◆ To-do list
• a. Duplicate the passage of the Artillery design interview starting with "If I'm totally" and going on through "musical genres playing.".
• b. Write the next part of the Artillery design interview, picking up after its final sentence.

◆ Extracted text
Bradley Klausen is the guy behind Artillery design. He is the kind of guy who knew how to take his opportunity to work with Pearl Jam. Have just a look at his page on gigposters.com and you will be amazed by the posters he did for them. Do I have to add that he also worked for recent Soundgarden or Alice in Chains shows ? Surely not as I am sure that once you will have see one of his poster, you will want to know them all asap ;)
Hello, of course as every Crewk interview, first question: what are we listening to when we come to visit you?
You'll most likely hear what sounds like some sort of boring lecture I found online somewhere. Lectures dealing mostly with esoteric concepts... things like alchemy, the rosicrucians, mystery schools, ancient egypt, the nazi's interests in all things occult and their "bell" project, the symbolism of freemasonry, the knights templar, astrology, torsion physics, the pineal gland, the soul, the ark of the covenant, monatomic gold, shamanism, entheogens, cymatics... things that most folks would consider "crazy". I love the stuff... can't get enough of it. If anyone out there reading this is on the same path, feel free to email me any links to more lectures/videos on similar subjects and I'll send you some of mine... I'm always looking for more.... info@artillerydesign.com
Lately though I've been listening to a lot of comedy on pandora... their "today's comedy" channel... and that is great. It's not surprising how much your attitude and mental space changes when you're laughing a lot everyday. Everyone should listen to some amount of comedy each day or all day... makes life way better. Try it, you'll see....
If I'm not listening to those, there's some shitty terrible tv show I'm watching online playing in the background on my computer as I work. A bad habit that's becoming exponentially worse... when I'm listening to the lectures, I'm learning something, expanding my mind, finding new ideas for art concepts...listening to comedy, I'm laughing, making my life more pleasant and fun... with tv, I'm making myself dumber and dummer and duhmrrrr... I was really pleased to have freed myself from the tyranny of cable tv... to have no television channels being pumped into the house.... then I found I could watch tv online.... and they got me hooked again... the life draining bastards. I'll free myself from their poison again... hopefully...
If I'm totally brunt out on listening to people's voices, I'll opt for silence. Peace and quiet.
Not nearly as much music being played as there once was... if there is music playing, it means we're chopping and dicing and cooking and making dinner.... and that's my girlfriend's ipod on shuffle, so there's a whole range of musical genres playing.
You'll also hear lots of clapping... my two dogs are both 15 and are losing their hearing and apparently loud clapping is one of the only things that they hear... so there's a lot of clapping and shouting at old dogs, and since you're clapping that gives you a beat that inevitably turns into a song or jingle about whatever it is you want the dogs to do, be it going outside for a walk, or getting up to eat breakfast... so there's lots of clapping and made up jingles being sung.

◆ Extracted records
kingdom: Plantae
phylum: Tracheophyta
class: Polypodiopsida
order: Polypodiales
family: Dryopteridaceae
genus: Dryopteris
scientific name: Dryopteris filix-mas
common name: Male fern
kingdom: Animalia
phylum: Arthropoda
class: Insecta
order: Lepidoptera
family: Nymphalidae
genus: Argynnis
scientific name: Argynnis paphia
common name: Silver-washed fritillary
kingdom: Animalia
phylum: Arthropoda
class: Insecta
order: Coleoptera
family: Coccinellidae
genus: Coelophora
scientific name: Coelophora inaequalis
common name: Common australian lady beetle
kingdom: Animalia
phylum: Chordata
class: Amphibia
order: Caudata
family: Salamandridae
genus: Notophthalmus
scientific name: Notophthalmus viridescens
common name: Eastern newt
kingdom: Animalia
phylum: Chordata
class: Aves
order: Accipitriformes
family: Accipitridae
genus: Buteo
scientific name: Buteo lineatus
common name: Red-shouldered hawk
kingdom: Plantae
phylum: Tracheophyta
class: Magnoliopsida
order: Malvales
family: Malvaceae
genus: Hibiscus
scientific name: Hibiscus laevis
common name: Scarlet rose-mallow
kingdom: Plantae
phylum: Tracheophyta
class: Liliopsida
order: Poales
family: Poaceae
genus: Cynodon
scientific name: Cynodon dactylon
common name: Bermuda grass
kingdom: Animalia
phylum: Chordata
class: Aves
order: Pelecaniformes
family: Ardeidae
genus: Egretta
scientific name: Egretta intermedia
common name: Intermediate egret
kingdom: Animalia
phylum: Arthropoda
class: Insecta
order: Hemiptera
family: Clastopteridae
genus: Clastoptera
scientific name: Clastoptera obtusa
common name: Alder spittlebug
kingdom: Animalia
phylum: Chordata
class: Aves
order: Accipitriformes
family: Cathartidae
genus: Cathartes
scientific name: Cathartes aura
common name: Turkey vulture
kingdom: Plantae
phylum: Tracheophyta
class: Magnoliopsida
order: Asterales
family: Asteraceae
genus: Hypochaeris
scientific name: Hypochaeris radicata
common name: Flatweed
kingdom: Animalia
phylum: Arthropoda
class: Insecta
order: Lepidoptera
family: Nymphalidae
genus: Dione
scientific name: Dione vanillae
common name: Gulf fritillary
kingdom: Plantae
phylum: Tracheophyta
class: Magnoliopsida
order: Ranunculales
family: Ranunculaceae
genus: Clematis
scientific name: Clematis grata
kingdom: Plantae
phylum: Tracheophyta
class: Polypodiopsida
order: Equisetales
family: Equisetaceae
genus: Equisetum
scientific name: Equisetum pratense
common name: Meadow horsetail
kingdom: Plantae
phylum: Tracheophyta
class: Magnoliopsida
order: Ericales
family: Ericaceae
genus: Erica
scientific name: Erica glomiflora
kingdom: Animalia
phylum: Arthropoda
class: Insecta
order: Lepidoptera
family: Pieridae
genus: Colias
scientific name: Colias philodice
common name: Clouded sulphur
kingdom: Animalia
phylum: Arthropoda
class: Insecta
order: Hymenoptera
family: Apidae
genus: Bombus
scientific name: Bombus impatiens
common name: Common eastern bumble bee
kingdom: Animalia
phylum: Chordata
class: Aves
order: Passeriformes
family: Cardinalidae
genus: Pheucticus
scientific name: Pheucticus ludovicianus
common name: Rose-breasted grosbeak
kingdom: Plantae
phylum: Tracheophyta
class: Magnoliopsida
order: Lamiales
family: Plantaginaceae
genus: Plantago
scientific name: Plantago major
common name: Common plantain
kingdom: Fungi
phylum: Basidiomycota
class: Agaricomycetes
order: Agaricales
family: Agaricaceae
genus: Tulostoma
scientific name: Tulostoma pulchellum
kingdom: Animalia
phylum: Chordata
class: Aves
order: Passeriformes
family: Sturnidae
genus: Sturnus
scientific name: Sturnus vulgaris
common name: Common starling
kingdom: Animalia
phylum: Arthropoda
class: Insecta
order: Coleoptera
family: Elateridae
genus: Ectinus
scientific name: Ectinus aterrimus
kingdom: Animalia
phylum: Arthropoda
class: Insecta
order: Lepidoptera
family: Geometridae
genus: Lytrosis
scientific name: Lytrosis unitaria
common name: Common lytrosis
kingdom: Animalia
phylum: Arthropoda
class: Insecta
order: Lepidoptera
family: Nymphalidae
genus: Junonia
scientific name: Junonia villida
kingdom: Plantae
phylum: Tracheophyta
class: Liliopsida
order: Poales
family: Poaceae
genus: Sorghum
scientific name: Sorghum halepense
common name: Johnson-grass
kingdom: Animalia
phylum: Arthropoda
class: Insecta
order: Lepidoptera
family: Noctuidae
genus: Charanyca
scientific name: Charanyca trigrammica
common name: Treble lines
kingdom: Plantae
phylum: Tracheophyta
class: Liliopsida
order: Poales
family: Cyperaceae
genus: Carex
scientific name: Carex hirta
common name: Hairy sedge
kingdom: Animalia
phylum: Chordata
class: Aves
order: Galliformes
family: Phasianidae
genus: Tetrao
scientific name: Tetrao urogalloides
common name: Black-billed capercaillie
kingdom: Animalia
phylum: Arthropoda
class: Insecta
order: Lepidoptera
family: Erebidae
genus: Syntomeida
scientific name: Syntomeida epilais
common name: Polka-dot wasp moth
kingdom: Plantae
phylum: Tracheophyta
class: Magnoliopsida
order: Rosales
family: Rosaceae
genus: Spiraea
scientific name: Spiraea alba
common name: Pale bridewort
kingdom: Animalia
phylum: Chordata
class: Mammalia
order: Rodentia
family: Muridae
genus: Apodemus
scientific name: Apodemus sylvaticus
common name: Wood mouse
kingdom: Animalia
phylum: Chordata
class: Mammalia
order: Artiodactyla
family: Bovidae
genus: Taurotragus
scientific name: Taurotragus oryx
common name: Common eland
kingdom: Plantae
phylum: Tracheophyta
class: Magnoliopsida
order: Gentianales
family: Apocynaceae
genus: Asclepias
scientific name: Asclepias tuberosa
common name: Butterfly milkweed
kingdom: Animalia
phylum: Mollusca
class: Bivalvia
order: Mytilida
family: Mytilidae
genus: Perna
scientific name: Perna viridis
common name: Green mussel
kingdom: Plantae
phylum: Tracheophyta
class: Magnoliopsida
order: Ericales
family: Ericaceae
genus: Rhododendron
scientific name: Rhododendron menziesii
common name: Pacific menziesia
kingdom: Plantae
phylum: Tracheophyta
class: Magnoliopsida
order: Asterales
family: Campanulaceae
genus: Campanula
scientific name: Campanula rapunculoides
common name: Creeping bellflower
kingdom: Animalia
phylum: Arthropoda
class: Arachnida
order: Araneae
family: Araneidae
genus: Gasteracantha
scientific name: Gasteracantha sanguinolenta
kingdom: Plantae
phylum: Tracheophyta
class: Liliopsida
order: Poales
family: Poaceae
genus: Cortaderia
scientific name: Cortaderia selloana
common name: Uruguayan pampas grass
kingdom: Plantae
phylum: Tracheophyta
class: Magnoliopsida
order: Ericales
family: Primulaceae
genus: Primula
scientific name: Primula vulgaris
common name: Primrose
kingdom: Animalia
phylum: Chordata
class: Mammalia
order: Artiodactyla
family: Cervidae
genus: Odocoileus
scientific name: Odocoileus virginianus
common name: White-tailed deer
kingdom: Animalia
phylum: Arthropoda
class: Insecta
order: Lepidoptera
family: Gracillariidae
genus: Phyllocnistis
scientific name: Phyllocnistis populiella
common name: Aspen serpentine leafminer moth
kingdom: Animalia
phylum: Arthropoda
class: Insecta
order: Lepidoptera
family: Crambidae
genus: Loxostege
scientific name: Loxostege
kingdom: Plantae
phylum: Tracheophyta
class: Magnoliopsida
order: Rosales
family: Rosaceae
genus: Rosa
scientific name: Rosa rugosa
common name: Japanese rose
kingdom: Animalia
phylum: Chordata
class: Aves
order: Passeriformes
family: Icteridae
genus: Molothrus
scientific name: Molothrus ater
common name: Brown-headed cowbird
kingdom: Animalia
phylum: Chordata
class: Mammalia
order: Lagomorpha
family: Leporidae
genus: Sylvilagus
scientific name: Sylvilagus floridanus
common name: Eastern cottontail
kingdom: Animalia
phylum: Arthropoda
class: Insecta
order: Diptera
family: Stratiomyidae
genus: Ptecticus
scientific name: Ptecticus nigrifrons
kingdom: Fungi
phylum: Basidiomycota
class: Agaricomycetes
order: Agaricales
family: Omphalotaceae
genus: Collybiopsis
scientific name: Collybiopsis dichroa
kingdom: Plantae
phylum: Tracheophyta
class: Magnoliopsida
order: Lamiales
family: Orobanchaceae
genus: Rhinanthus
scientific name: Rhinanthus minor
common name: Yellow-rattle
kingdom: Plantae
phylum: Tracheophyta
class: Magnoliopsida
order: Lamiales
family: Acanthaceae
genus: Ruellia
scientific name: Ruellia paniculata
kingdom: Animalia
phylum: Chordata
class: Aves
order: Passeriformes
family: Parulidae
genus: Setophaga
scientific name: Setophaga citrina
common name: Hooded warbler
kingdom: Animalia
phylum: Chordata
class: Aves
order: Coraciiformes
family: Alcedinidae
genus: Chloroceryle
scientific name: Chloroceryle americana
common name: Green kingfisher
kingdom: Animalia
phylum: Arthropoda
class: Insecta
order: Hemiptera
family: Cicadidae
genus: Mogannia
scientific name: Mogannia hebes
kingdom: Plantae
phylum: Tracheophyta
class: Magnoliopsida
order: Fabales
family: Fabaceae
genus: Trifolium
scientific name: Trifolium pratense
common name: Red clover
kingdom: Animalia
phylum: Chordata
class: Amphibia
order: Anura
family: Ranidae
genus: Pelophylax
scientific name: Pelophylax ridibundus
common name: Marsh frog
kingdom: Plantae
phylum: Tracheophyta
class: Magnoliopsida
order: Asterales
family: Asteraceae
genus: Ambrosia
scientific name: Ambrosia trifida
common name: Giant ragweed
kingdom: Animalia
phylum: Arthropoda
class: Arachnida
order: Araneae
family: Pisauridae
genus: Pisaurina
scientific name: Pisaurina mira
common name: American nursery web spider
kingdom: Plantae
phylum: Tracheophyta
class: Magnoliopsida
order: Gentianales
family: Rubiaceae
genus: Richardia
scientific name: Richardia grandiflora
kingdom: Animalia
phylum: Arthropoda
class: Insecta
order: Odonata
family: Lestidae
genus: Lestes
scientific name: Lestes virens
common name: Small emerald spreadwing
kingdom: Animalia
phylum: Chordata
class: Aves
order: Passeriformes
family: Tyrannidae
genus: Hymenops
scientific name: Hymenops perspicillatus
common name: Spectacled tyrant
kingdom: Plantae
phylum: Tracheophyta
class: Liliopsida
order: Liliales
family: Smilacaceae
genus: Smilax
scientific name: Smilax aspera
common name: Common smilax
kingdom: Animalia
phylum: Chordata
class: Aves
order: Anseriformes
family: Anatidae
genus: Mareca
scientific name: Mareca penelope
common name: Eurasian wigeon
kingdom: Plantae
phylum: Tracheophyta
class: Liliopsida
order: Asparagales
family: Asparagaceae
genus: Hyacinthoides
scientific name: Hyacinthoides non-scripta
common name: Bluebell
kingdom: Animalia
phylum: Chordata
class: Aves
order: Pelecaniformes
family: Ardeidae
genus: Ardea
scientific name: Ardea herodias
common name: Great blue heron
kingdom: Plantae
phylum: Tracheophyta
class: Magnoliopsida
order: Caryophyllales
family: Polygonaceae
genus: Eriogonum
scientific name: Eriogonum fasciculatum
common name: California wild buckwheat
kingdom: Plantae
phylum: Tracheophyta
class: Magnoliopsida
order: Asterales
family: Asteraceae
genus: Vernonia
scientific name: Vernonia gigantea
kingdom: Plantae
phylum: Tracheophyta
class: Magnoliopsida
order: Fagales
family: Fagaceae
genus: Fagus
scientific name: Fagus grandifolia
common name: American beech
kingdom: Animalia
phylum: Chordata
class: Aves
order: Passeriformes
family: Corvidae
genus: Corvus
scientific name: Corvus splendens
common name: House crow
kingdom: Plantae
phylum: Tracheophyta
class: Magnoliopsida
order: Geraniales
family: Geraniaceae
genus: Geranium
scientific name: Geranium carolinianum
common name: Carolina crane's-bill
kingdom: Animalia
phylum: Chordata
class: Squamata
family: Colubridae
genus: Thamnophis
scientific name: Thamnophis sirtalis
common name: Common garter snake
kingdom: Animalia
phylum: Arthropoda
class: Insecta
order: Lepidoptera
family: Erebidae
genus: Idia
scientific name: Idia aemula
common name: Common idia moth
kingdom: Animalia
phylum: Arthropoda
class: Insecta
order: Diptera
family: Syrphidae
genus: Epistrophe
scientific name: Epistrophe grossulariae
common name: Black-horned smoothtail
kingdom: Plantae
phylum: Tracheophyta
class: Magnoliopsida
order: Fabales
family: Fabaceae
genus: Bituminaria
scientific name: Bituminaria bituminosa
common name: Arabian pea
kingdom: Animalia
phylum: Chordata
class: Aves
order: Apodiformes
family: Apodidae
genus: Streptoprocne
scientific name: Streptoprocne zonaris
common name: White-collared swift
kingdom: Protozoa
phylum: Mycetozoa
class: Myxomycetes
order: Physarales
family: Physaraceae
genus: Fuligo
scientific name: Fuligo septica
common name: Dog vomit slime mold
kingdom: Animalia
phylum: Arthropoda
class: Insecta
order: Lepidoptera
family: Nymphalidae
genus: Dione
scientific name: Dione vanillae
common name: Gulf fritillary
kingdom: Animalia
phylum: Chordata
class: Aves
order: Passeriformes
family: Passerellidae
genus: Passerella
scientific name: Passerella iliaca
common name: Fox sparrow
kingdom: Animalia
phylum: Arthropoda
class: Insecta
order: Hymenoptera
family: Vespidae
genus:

◆ Responses per task
• a.
If I'm totally brunt out on listening to people's voices, I'll opt for silence. Peace and quiet.
Not nearly as much music being played as there once was... if there is music playing, it means we're chopping and dicing and cooking and making dinner.... and that's my girlfriend's ipod on shuffle, so there's a whole range of musical genres playing.

• b.
Can you tell us more about yourself, who are you, where are you from, what do you do?
Who am I... well, my name is Bradley Klausen, or at least that's what is says on my birth certificate. I, like everyone else, am a spirit trapped in a meat suit which has an ego trying to continually convince me that I am not a spirit but rather I am the ego and that my ego and the meat suit are all there is to who I am. While attempting to figure out a way to foil the very persuasive ego and not be recycled back into yet another meat suit, I spend my time drawing and creating gig posters for different bands. I'm not sure exactly where I am from, but at some point 35 years ago my spirit hopped into this particular meat suit somewhere in Santa Monica, CA. Spent the first 18 years in the Los Angeles/Southern CA area, then went to Denver, CO for 4 years, back to LA for about 1, then off to Seattle, WA for 10 years and spent the last year in Kingston, WA where i hope to spend many more decades learning about how things grow and figuring out how to grow out of my meat suit.
When did you start drawing?
I don't know exactly when I started drawing... but remember that I always seemed to like drawing and it was something I can recall doing at an early age.
Did you follow any course or did you improve by drawing in the margins of your schoolbooks?
I did both. I took some art classes here and there, but I also very much enjoyed doodling in the margins and back pages of my textbooks.
Today are you living from your art, or do you do something else for a living ?
For the past 3 years I've been living from my art. I quit my day job to work for myself, and so far things have been good... but these days, who knows how much longer I, or anyone really, will be able to make a living selling art. People will always make art, myself included, but whether or not people will have money to buy art over the next decade or two is the more important question... doing my best these days to learn some other skills that will help keep me alive without money.
Are you collaborating with magazines/fanzines, regularly?
Nope, can't say that I am. When I worked with pearl jam, I would design their newsletter that they'd send out to their fanclub members... that's a fanzine.
Where does your influence come from? Is there any artists/graphists you particularly like, what are your influences?
These days my influence seem to be coming more from stuff i've been reading or lectures I've been listening to. And while i know it sounds like I'm a new age hippy, I have been getting a lot of influence from walking through the woods. As far as artists that influence me, there's a lot, and i try and pick up as many new ones as I can each day... some of my favorites are Jay Ryan, Aaron Horkey, Ken Taylor, James Jean, Martin Ansin, Hokusai, Mucha, MC Escher, Syd Mead, Burne Hogarth, Jeff Kleinsmith, Audrey Kawasaki, Oliver Vernon, Jim Lee, Nathan Ota, Femke Hiemstra...
Do you do everything by hand or on computer?
Everything starts by hand then ends up in the computer. Each poster starts with pencil and paper as I work out my rough concept sketch which gets continually more and more refined until I am ready to ink it or create a very clean pencil drawing. From there that is scanned into the computer and cleaned up and altered and moved around. Then i do all my separation and trapping in the computer as well and make files for film to send to the printer.
How long does it take you to do a poster?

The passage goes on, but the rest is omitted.